All’orizzonte dell’EHT

Nel corso della campagna di osservazione più recente, gli scienziati stanno nuovamente puntando i loro telescopi su M87 per vedere in che modo potrebbe essere cambiato. Il buco nero si trovava in uno stato di torpore quiescente durante la campagna di osservazione del 2017 che ha portato il team a vedere proprio all’interno del suo nucleo. Adesso “siamo molto curiosi di sapere in che modo si evolverà M87 su un orizzonte temporale più lungo, siamo curiosi di ciò che otterremo questa volta”, aggiunge Moscibrodzka.

Il team dell’EHT sta anche dando un’occhiata al buco nero supermassiccio più vicino a noi: Sagittarius A*, o SgrA*, che è “parcheggiato” nel cuore della Via Lattea. Con un peso pari a circa quattro milioni di masse solari, SgrA* è meno imponente del massiccio M87 ma è anche molto, molto più vicino alla Terra e all’EHT, a una distanza di appena 25.600 anni luce.
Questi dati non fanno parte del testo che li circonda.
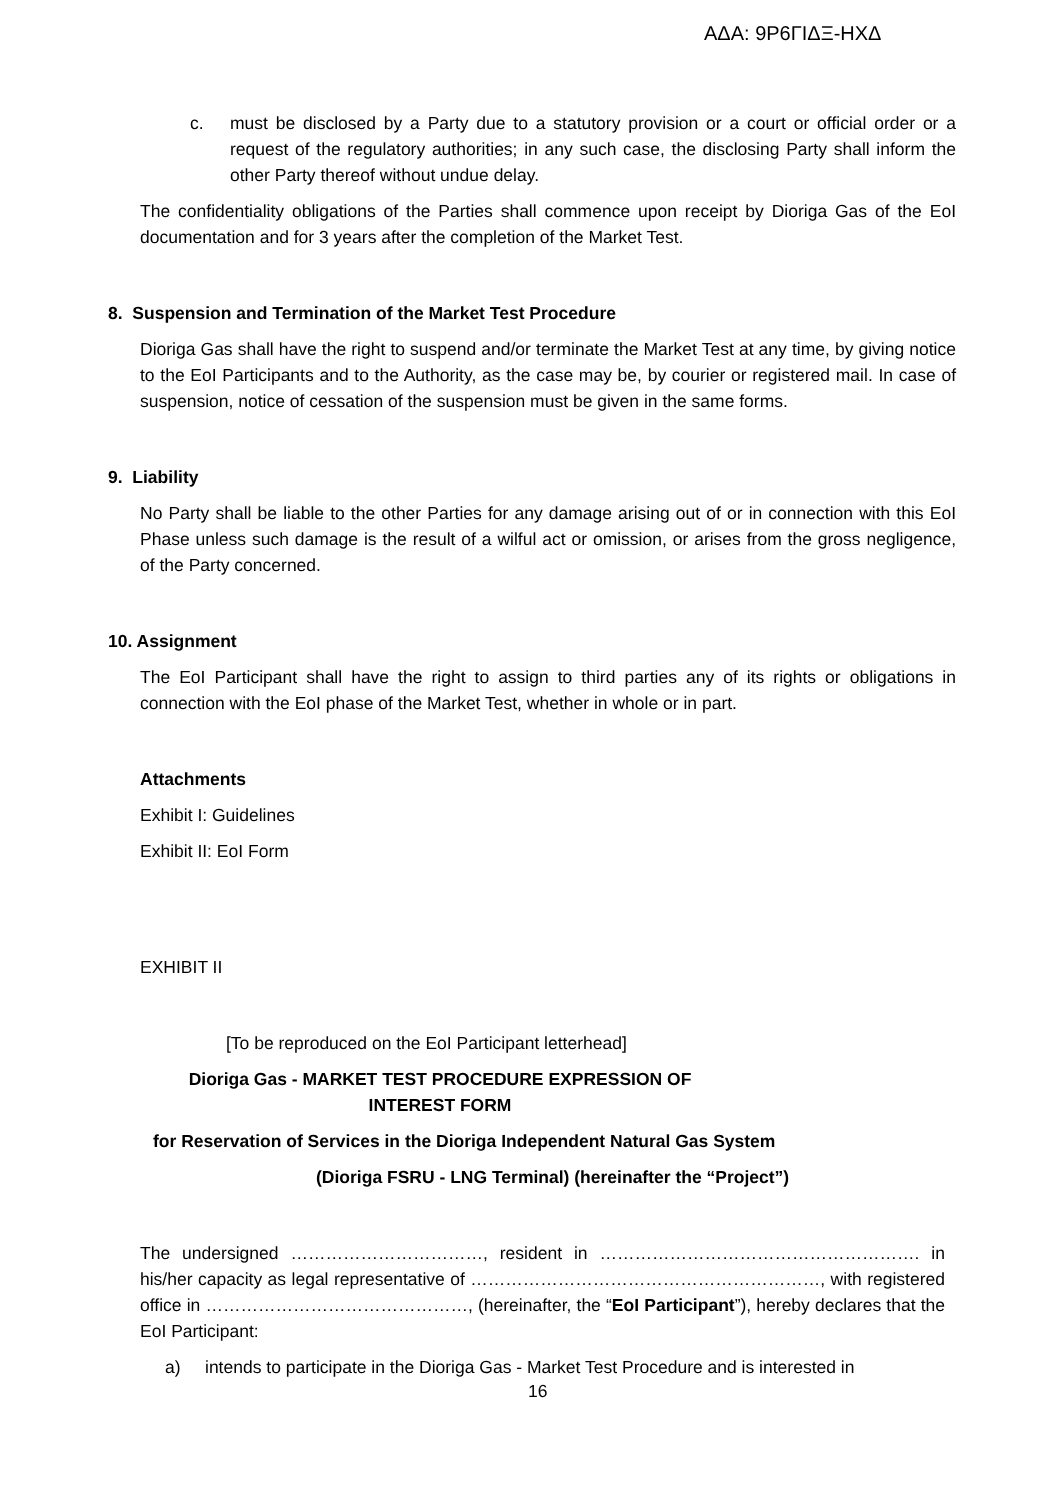ΑΔΑ: 9Ρ6ΓΙΔΞ-ΗΧΔ
c. must be disclosed by a Party due to a statutory provision or a court or official order or a request of the regulatory authorities; in any such case, the disclosing Party shall inform the other Party thereof without undue delay.
The confidentiality obligations of the Parties shall commence upon receipt by Dioriga Gas of the EoI documentation and for 3 years after the completion of the Market Test.
8. Suspension and Termination of the Market Test Procedure
Dioriga Gas shall have the right to suspend and/or terminate the Market Test at any time, by giving notice to the EoI Participants and to the Authority, as the case may be, by courier or registered mail. In case of suspension, notice of cessation of the suspension must be given in the same forms.
9. Liability
No Party shall be liable to the other Parties for any damage arising out of or in connection with this EoI Phase unless such damage is the result of a wilful act or omission, or arises from the gross negligence, of the Party concerned.
10. Assignment
The EoI Participant shall have the right to assign to third parties any of its rights or obligations in connection with the EoI phase of the Market Test, whether in whole or in part.
Attachments
Exhibit I: Guidelines
Exhibit II: EoI Form
EXHIBIT II
[To be reproduced on the EoI Participant letterhead]
Dioriga Gas - MARKET TEST PROCEDURE EXPRESSION OF INTEREST FORM
for Reservation of Services in the Dioriga Independent Natural Gas System
(Dioriga FSRU - LNG Terminal) (hereinafter the “Project”)
The undersigned ……………………………, resident in ………………………………………………. in his/her capacity as legal representative of ……………………………………………………, with registered office in ………………………………………, (hereinafter, the “EoI Participant”), hereby declares that the EoI Participant:
a) intends to participate in the Dioriga Gas - Market Test Procedure and is interested in
16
Tuttavia il buco nero supermassiccio più vicino a noi è anche decisamente più instabile. Erutta ed esplode spesso mentre fagocita materiale talvolta con esplosioni anche nel corso di una singola serata. Queste fluttuazioni nell’attività sono uno dei motivi per cui è servito più tempo per mettere insieme un’immagine.

“Dalla prospettiva di chi deve osservare, questo comportamento determina tutta una serie di complicazioni”, spiega Haggard. “Come si può ottenere un’immagine stabile di un oggetto che varia continuamente?”

È una sfida difficile, ma un’immagine di SgrA* è all’orizzonte e presto, grazie all’insieme di tutte le osservazioni, saremo molto più vicini a risolvere i vorticosi enigmi che si annidano nel cuore delle galassie e danno vita ad alcuni dei fenomeni più estremi dell’universo osservabile.